-------- Texto de origem
São Paulo - Pesquisa feita semanalmente pelo Banco Central (BC) com aproximadamente 100 instituições financeiras mostra, pela primeira vez em 13 semanas, que analistas de mercado reduziram suas estimativas para a inflação deste ano. De acordo com o levantamento, a alta do Índice de Preços ao Consumidor Amplo (IPCA) deve ficar em 7,16%. Na semana passada, a mesma pesquisa apontava para uma inflação de 7,20%.
O recuo surpreendeu por ter ocorrido exatamente numa semana marcada pela alta a níveis históricos do preço do petróleo no mercado internacional. O aumento costuma provocar temores quanto ao comportamento dos preços internos por causa da possibilidade de repasse aos combustíveis no País.
Apesar do recuo, a projeção continua acima da meta de 5,5% fixada pelo governo para este ano, embora ainda esteja dentro da margem de erro de 2,5 pontos.
----------------
_Tarefa a realizar_. No texto sobre a pesquisa do Banco Central, qual é a meta de inflação fixada pelo governo para este ano? Os registros não têm relação com o texto.
-------- Dados de entrada
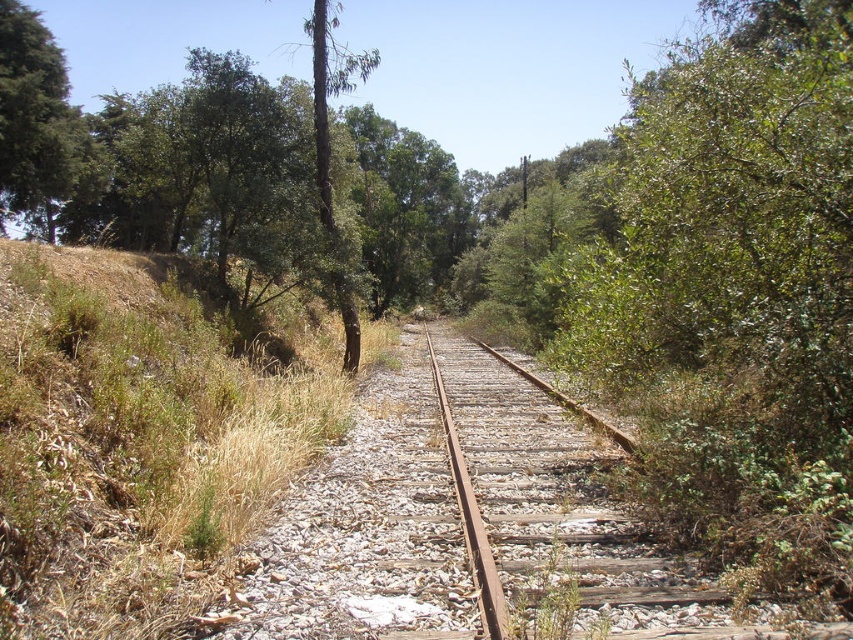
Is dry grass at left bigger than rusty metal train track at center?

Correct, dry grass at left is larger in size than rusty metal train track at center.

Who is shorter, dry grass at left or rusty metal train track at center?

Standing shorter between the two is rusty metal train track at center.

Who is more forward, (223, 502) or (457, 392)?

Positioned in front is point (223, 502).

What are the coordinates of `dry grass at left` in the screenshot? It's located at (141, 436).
----------------
_Resposta_. A meta é de 5,5%, com margem de erro de 2,5 pontos.